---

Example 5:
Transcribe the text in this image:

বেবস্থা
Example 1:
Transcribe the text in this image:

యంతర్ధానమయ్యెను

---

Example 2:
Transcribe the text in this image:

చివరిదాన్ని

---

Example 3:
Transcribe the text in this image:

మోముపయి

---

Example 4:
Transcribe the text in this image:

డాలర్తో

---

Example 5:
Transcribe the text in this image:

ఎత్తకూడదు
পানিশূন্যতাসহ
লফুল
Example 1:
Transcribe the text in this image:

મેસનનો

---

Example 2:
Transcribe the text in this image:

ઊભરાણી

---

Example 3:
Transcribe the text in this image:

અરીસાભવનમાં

# # # #

_Assignment_
Restate every entry above word for word.

_Response to this task_
---

Example 5:
Transcribe the text in this image:

বেবস্থা
Example 1:
Transcribe the text in this image:

యంతర్ధానమయ్యెను

---

Example 2:
Transcribe the text in this image:

చివరిదాన్ని

---

Example 3:
Transcribe the text in this image:

మోముపయి

---

Example 4:
Transcribe the text in this image:

డాలర్తో

---

Example 5:
Transcribe the text in this image:

ఎత్తకూడదు
পানিশূন্যতাসহ
লফুল
Example 1:
Transcribe the text in this image:

મેસનનો

---

Example 2:
Transcribe the text in this image:

ઊભરાણી

---

Example 3:
Transcribe the text in this image:

અરીસાભવનમાં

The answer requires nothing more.